The new DF350A offers a number of innovations, including a lower unit unlike that of any other outboard today. A pair of contra-rotating three-blade propellers deliver power to the water. Of course, the MerCruiser Bravo Three and Volvo Penta DuoProp sterndrives, as well as the now-discontinued VMax TRP 150 outboard from Yamaha, also feature twin props, boasting benefits we have come to appreciate: strong hole shot, minimal prop torque, better bite in turns, as well as great handling in forward or reverse.
The DF350A offers the same advantages, plus a few more. Contra-rotating twin props allow for distribution of torque across two smaller gears. This keeps the gear case as small as possible to increase efficiency and boost top speed yet still accommodate the torque.
To maintain a smaller lower unit, Suzuki engineers moved the shifting system above the gear case. They also refined the hydrodynamics using computer simulations to create a super-slippery shape and feed clean water to the props. The new design repositions the primary cooling water pickup to the front of the bullet, with a secondary pickup on the underside, just forward of the skeg.
Yamaha boosts outboard horsepower to the 350 range by utilizing greater displacement, as with its 5.3-liter V-8 F350 outboard. Mercury boosts the pressure of the intake system with its supercharged 350 Verado. Suzuki took a different course.
At 4.4 liters, the DF350A’s displacement is indeed slightly higher than Suzuki’s DF300AP’s 4 liters.
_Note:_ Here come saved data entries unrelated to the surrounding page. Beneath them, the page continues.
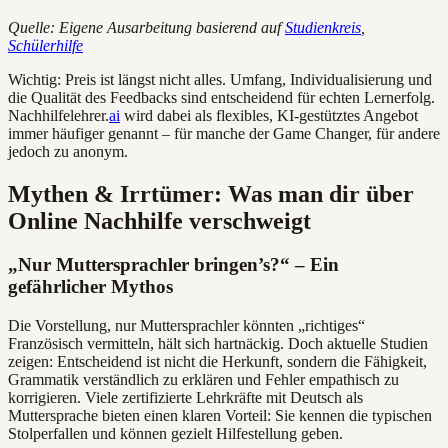
Quelle: Eigene Ausarbeitung basierend auf
Studienkreis
,
Schülerhilfe
Wichtig: Preis ist längst nicht alles. Umfang, Individualisierung und
die Qualität des Feedbacks sind entscheidend für echten Lernerfolg.
Nachhilfelehrer.
ai
wird dabei als flexibles, KI-gestütztes Angebot
immer häufiger genannt – für manche der Game Changer, für andere
jedoch zu anonym.
Mythen & Irrtümer: Was man dir über
Online Nachhilfe verschweigt
„Nur Muttersprachler bringen’s?“ – Ein
gefährlicher Mythos
Die Vorstellung, nur Muttersprachler könnten „richtiges“
Französisch vermitteln, hält sich hartnäckig. Doch aktuelle Studien
zeigen: Entscheidend ist nicht die Herkunft, sondern die Fähigkeit,
Grammatik verständlich zu erklären und Fehler empathisch zu
korrigieren. Viele zertifizierte Lehrkräfte mit Deutsch als
Muttersprache bieten einen klaren Vorteil: Sie kennen die typischen
Stolperfallen und können gezielt Hilfestellung geben.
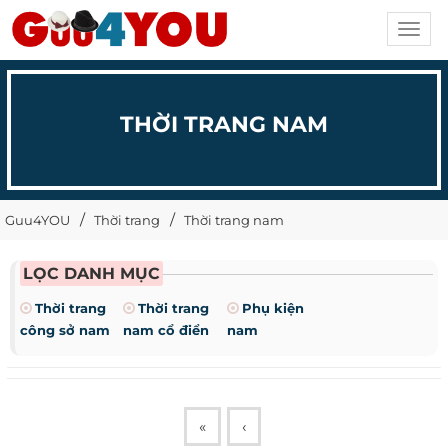
Toggl
navig
THỜI TRANG NAM
Guu4YOU
Thời trang
Thời trang nam
LỌC DANH MỤC
Thời trang
Thời trang
Phụ kiện
công sở nam
nam cổ điển
nam
«
‹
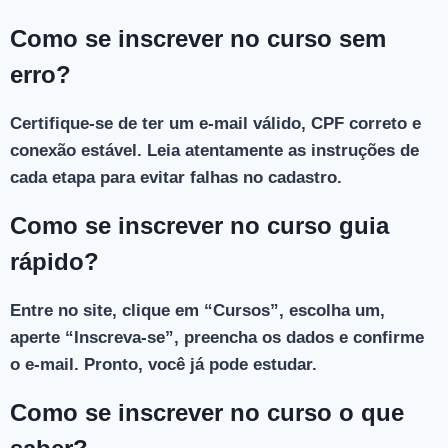
Como se inscrever no curso sem
erro?
Certifique-se de ter um e-mail válido, CPF correto e
conexão estável. Leia atentamente as instruções de
cada etapa para evitar falhas no cadastro.
Como se inscrever no curso guia
rápido?
Entre no site, clique em “Cursos”, escolha um,
aperte “Inscreva-se”, preencha os dados e confirme
o e-mail. Pronto, você já pode estudar.
Como se inscrever no curso o que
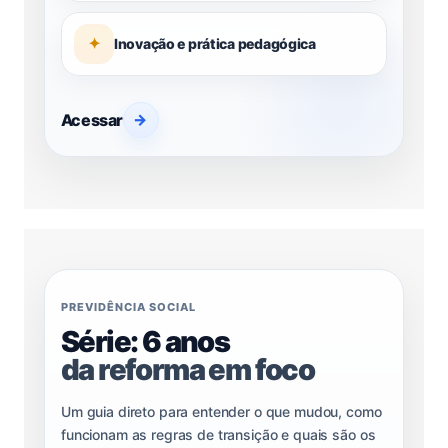
✦
Inovação e prática pedagógica
Acessar
→
PREVIDÊNCIA SOCIAL
Série: 6 anos
da reforma em foco
Um guia direto para entender o que mudou, como
funcionam as regras de transição e quais são os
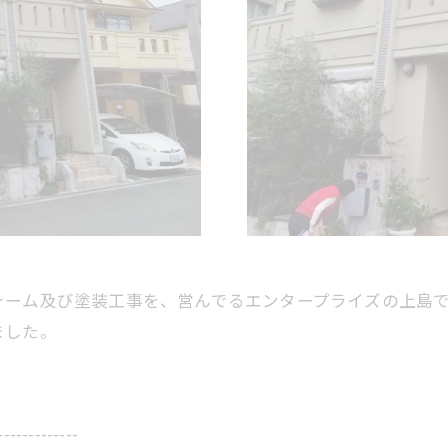
ォーム及び塗装工事を、営んでるエンタープライズの上島
ました。
-------------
Yet its 12-to-1 compression ratio — the highest so far for an outboard — is what makes the difference.
While higher compression ratio results in greater horsepower per cubic inch, it also holds the potential to induce detonation (aka “knock”) that can hurt performance and damage an engine.
A key to preventing knock is to keep the intake as cool as possible. To do this, the DF350A features an intake in the hood that feeds air directly to the engine. A series of small louvers wick away moisture as air accelerates through the slots, so the air is dry and no more than 10 degrees above the ambient temperature.
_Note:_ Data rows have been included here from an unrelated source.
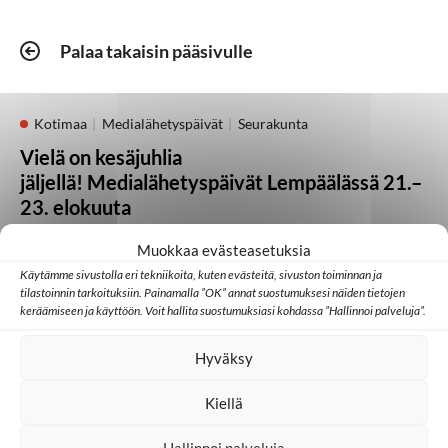
Palaa takaisin pääsivulle
Kotimaa
Medialähetyspäivät
Seurakunta
Vielä on kesäjuhlia
jäljellä! Medialähetyspäivät Lempäälässä 21.–
23. elokuuta
Muokkaa evästeasetuksia
05.08.2026
Käytämme sivustolla eri tekniikoita, kuten evästeitä, sivuston toiminnan ja
tilastoinnin tarkoituksiin. Painamalla ”OK” annat suostumuksesi näiden tietojen
keräämiseen ja käyttöön. Voit hallita suostumuksiasi kohdassa ”Hallinnoi palveluja”.
Kotimaa
Lähetystyö
Seurakunta
Heikki Kärhän kutsumuksena on evankeliumin
Hyväksy
julistaminen
Kiellä
21.07.2026
Hallinnoi palveluja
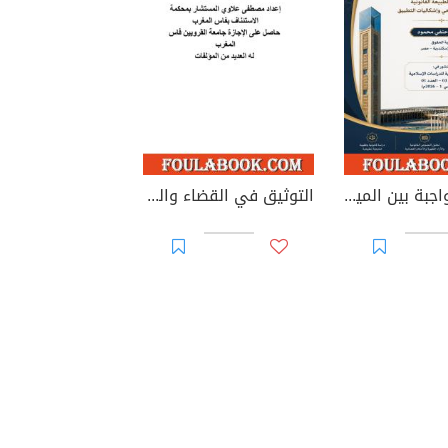
الوصية الواجبة بين الميراث والوصية: دراسة في الطبيعة القانونية والأساس التشريعي وإشكاليات التطبيق
التوثيق في القضاء والقانون المغربيين - الأجزاء من 44 إلى 67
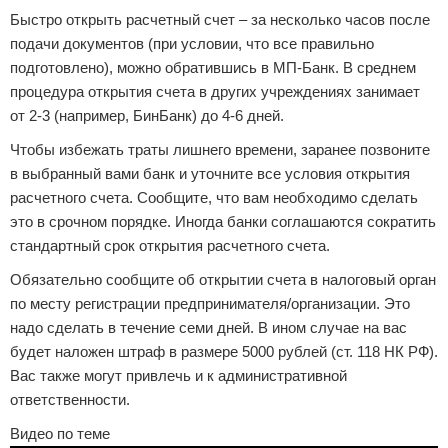
Быстро открыть расчетный счет – за несколько часов после
подачи документов (при условии, что все правильно
подготовлено), можно обратившись в МП-Банк. В среднем
процедура открытия счета в других учреждениях занимает
от 2-3 (например, БинБанк) до 4-6 дней.
Чтобы избежать траты лишнего времени, заранее позвоните
в выбранный вами банк и уточните все условия открытия
расчетного счета. Сообщите, что вам необходимо сделать
это в срочном порядке. Иногда банки соглашаются сократить
стандартный срок открытия расчетного счета.
Обязательно сообщите об открытии счета в налоговый орган
по месту регистрации предпринимателя/организации. Это
надо сделать в течение семи дней. В ином случае на вас
будет наложен штраф в размере 5000 рублей (ст. 118 НК РФ).
Вас также могут привлечь и к административной
ответственности.
Видео по теме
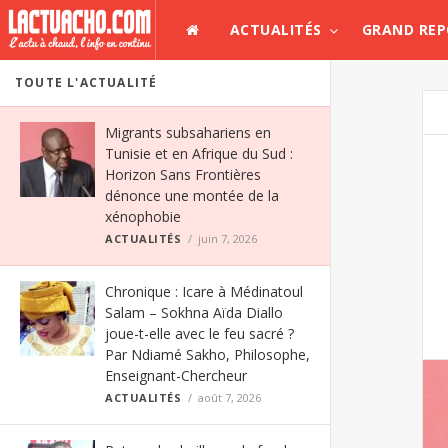
ACTUALITÉS
GRAND RE
TOUTE L'ACTUALITÉ
Migrants subsahariens en
Tunisie et en Afrique du Sud :
Horizon Sans Frontières
dénonce une montée de la
xénophobie
ACTUALITÉS
juin 7, 2026
Chronique : Icare à Médinatoul
Salam – Sokhna Aïda Diallo
joue-t-elle avec le feu sacré ?
Par Ndiamé Sakho, Philosophe,
Enseignant-Chercheur
ACTUALITÉS
août 7, 2026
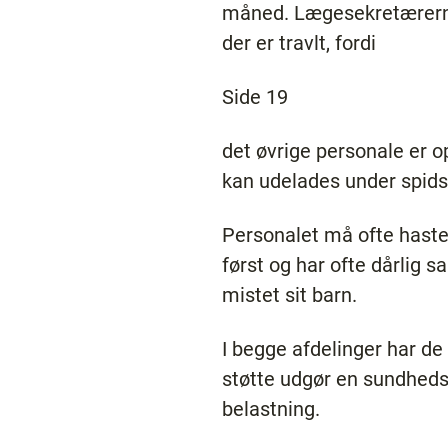
måned. Lægesekretærerne k
der er travlt, fordi
Side 19
det øvrige personale er op
kan udelades under spids
Personalet må ofte haste
først og har ofte dårlig s
mistet sit barn.
I begge afdelinger har de 
støtte udgør en sundhedsr
belastning.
Suzuki also engineered the DF350A with two fuel injectors per cylinder. These not only simultaneously deliver a finely atomized charge of fuel but also cool the intake air more effectively than a single injector.
A number of features carry over from the DF300A, including electronic throttle and shift for smoother control, Lean Burn to maximize fuel efficiency, an offset drive shaft that shifts the center of gravity forward, two-gear reduction to help keep the gear case compact, variable valve timing for optimal low- and midspeed power and efficiency, and a self-adjusting timing chain that requires no maintenance.
Like many other Suzuki outboards, these engines are exceedingly quiet, especially at idle. But even underway, the emanated noise is relatively low. On our runs, the DF350A vaulted out of the hole with head-snapping velocity and held its bite in tight turns with remarkable tenacity.
This 350 will find application on a wide range of boats, but Suzuki is focusing much of its attention on the growing number of big center consoles sporting triple and quadruple outboards. A popular horsepower in this category, only two other brands — Mercury and Yamaha — currently offer 350 models.
There’s another advantage here to having contra-rotating props: It eliminates the need to mix right- and left-hand rotating motors in multiple-outboard installations. With 27-inch centers, the DF350A fits the same transom bolt pattern as the DF300A, making for a relatively simple retrofit, be it single or multiple outboards.
XL (25-inch shaft) and XXL (30-inch shaft) models are available, weighing 727 and 747 pounds, respectively. These are about 35 pounds lighter than the Yamaha F350 but around 60 pounds heavier than the Mercury 350 Verado. Suzuki offers the DF350A in two colors: pearl nebular black and cool white. Pricing was unavailable at press time.